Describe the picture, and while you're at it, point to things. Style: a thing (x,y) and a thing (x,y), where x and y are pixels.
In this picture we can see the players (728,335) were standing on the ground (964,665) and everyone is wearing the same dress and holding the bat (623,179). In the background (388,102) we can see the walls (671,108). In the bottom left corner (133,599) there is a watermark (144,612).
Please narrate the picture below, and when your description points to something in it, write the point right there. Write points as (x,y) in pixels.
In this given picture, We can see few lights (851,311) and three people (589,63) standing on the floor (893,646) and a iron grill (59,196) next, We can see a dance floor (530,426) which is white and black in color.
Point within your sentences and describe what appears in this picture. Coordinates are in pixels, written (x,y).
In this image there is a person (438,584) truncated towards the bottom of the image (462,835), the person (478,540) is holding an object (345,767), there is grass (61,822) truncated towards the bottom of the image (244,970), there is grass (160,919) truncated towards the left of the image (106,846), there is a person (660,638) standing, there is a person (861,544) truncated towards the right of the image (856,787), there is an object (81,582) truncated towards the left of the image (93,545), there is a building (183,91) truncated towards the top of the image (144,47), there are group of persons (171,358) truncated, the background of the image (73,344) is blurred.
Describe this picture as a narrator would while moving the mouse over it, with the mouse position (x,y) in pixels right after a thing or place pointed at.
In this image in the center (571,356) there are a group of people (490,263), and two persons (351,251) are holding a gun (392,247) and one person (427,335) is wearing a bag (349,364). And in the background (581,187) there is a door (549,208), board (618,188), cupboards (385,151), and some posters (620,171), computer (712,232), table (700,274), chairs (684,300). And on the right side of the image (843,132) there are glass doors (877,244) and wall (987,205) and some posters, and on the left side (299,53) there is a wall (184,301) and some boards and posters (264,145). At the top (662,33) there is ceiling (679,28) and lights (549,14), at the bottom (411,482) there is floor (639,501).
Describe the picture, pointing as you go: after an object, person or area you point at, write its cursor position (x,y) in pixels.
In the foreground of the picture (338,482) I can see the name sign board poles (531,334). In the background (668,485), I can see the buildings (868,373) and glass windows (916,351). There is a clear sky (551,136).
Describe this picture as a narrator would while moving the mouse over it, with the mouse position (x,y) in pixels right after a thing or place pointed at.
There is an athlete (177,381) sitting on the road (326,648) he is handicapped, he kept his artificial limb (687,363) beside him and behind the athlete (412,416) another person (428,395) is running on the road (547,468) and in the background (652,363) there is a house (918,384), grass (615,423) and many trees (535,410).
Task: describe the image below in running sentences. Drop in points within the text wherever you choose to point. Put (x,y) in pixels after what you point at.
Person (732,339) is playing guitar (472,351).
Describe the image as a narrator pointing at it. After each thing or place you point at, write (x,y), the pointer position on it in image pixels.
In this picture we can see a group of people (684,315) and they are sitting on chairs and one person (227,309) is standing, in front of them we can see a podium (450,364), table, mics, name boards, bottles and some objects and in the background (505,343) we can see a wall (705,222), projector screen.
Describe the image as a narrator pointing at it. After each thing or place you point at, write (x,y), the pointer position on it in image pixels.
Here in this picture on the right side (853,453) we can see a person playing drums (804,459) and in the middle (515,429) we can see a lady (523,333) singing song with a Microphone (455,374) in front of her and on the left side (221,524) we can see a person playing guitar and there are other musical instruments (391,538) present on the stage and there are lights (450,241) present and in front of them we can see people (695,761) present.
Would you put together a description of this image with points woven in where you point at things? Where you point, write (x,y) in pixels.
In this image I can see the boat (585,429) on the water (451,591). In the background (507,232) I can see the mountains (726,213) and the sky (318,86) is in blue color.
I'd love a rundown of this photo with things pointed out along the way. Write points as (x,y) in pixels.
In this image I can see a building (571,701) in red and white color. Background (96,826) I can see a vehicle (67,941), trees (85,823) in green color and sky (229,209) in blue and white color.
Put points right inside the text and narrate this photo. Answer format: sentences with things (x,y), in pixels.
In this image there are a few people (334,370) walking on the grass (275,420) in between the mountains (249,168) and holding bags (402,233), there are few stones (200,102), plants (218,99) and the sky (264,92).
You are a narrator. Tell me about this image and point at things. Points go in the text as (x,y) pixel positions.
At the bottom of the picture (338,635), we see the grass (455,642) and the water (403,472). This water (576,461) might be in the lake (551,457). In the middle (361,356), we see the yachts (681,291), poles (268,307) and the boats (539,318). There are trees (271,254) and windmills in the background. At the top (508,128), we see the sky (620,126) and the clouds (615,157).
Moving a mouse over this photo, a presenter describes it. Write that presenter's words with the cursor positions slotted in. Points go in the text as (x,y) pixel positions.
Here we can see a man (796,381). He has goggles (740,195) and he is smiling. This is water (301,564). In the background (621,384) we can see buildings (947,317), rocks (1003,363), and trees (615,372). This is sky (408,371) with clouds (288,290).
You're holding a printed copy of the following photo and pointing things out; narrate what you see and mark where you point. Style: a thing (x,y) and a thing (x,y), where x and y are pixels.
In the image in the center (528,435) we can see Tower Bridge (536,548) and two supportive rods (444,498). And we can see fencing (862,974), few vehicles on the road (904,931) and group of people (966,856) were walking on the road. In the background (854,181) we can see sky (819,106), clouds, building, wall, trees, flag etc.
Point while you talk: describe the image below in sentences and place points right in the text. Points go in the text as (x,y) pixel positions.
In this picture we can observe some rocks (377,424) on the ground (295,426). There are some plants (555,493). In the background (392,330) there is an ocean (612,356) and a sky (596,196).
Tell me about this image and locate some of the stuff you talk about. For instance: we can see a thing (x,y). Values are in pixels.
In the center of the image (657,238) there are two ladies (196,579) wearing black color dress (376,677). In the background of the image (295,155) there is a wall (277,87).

__Problem to work on__
Repeat the whole listing verbatim.

__Output of the exercise__
Describe the picture, and while you're at it, point to things. Style: a thing (x,y) and a thing (x,y), where x and y are pixels.
In this picture we can see the players (728,335) were standing on the ground (964,665) and everyone is wearing the same dress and holding the bat (623,179). In the background (388,102) we can see the walls (671,108). In the bottom left corner (133,599) there is a watermark (144,612).
Please narrate the picture below, and when your description points to something in it, write the point right there. Write points as (x,y) in pixels.
In this given picture, We can see few lights (851,311) and three people (589,63) standing on the floor (893,646) and a iron grill (59,196) next, We can see a dance floor (530,426) which is white and black in color.
Point within your sentences and describe what appears in this picture. Coordinates are in pixels, written (x,y).
In this image there is a person (438,584) truncated towards the bottom of the image (462,835), the person (478,540) is holding an object (345,767), there is grass (61,822) truncated towards the bottom of the image (244,970), there is grass (160,919) truncated towards the left of the image (106,846), there is a person (660,638) standing, there is a person (861,544) truncated towards the right of the image (856,787), there is an object (81,582) truncated towards the left of the image (93,545), there is a building (183,91) truncated towards the top of the image (144,47), there are group of persons (171,358) truncated, the background of the image (73,344) is blurred.
Describe this picture as a narrator would while moving the mouse over it, with the mouse position (x,y) in pixels right after a thing or place pointed at.
In this image in the center (571,356) there are a group of people (490,263), and two persons (351,251) are holding a gun (392,247) and one person (427,335) is wearing a bag (349,364). And in the background (581,187) there is a door (549,208), board (618,188), cupboards (385,151), and some posters (620,171), computer (712,232), table (700,274), chairs (684,300). And on the right side of the image (843,132) there are glass doors (877,244) and wall (987,205) and some posters, and on the left side (299,53) there is a wall (184,301) and some boards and posters (264,145). At the top (662,33) there is ceiling (679,28) and lights (549,14), at the bottom (411,482) there is floor (639,501).
Describe the picture, pointing as you go: after an object, person or area you point at, write its cursor position (x,y) in pixels.
In the foreground of the picture (338,482) I can see the name sign board poles (531,334). In the background (668,485), I can see the buildings (868,373) and glass windows (916,351). There is a clear sky (551,136).
Describe this picture as a narrator would while moving the mouse over it, with the mouse position (x,y) in pixels right after a thing or place pointed at.
There is an athlete (177,381) sitting on the road (326,648) he is handicapped, he kept his artificial limb (687,363) beside him and behind the athlete (412,416) another person (428,395) is running on the road (547,468) and in the background (652,363) there is a house (918,384), grass (615,423) and many trees (535,410).
Task: describe the image below in running sentences. Drop in points within the text wherever you choose to point. Put (x,y) in pixels after what you point at.
Person (732,339) is playing guitar (472,351).
Describe the image as a narrator pointing at it. After each thing or place you point at, write (x,y), the pointer position on it in image pixels.
In this picture we can see a group of people (684,315) and they are sitting on chairs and one person (227,309) is standing, in front of them we can see a podium (450,364), table, mics, name boards, bottles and some objects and in the background (505,343) we can see a wall (705,222), projector screen.
Describe the image as a narrator pointing at it. After each thing or place you point at, write (x,y), the pointer position on it in image pixels.
Here in this picture on the right side (853,453) we can see a person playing drums (804,459) and in the middle (515,429) we can see a lady (523,333) singing song with a Microphone (455,374) in front of her and on the left side (221,524) we can see a person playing guitar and there are other musical instruments (391,538) present on the stage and there are lights (450,241) present and in front of them we can see people (695,761) present.
Would you put together a description of this image with points woven in where you point at things? Where you point, write (x,y) in pixels.
In this image I can see the boat (585,429) on the water (451,591). In the background (507,232) I can see the mountains (726,213) and the sky (318,86) is in blue color.
I'd love a rundown of this photo with things pointed out along the way. Write points as (x,y) in pixels.
In this image I can see a building (571,701) in red and white color. Background (96,826) I can see a vehicle (67,941), trees (85,823) in green color and sky (229,209) in blue and white color.
Put points right inside the text and narrate this photo. Answer format: sentences with things (x,y), in pixels.
In this image there are a few people (334,370) walking on the grass (275,420) in between the mountains (249,168) and holding bags (402,233), there are few stones (200,102), plants (218,99) and the sky (264,92).
You are a narrator. Tell me about this image and point at things. Points go in the text as (x,y) pixel positions.
At the bottom of the picture (338,635), we see the grass (455,642) and the water (403,472). This water (576,461) might be in the lake (551,457). In the middle (361,356), we see the yachts (681,291), poles (268,307) and the boats (539,318). There are trees (271,254) and windmills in the background. At the top (508,128), we see the sky (620,126) and the clouds (615,157).
Moving a mouse over this photo, a presenter describes it. Write that presenter's words with the cursor positions slotted in. Points go in the text as (x,y) pixel positions.
Here we can see a man (796,381). He has goggles (740,195) and he is smiling. This is water (301,564). In the background (621,384) we can see buildings (947,317), rocks (1003,363), and trees (615,372). This is sky (408,371) with clouds (288,290).
You're holding a printed copy of the following photo and pointing things out; narrate what you see and mark where you point. Style: a thing (x,y) and a thing (x,y), where x and y are pixels.
In the image in the center (528,435) we can see Tower Bridge (536,548) and two supportive rods (444,498). And we can see fencing (862,974), few vehicles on the road (904,931) and group of people (966,856) were walking on the road. In the background (854,181) we can see sky (819,106), clouds, building, wall, trees, flag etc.
Point while you talk: describe the image below in sentences and place points right in the text. Points go in the text as (x,y) pixel positions.
In this picture we can observe some rocks (377,424) on the ground (295,426). There are some plants (555,493). In the background (392,330) there is an ocean (612,356) and a sky (596,196).
Tell me about this image and locate some of the stuff you talk about. For instance: we can see a thing (x,y). Values are in pixels.
In the center of the image (657,238) there are two ladies (196,579) wearing black color dress (376,677). In the background of the image (295,155) there is a wall (277,87).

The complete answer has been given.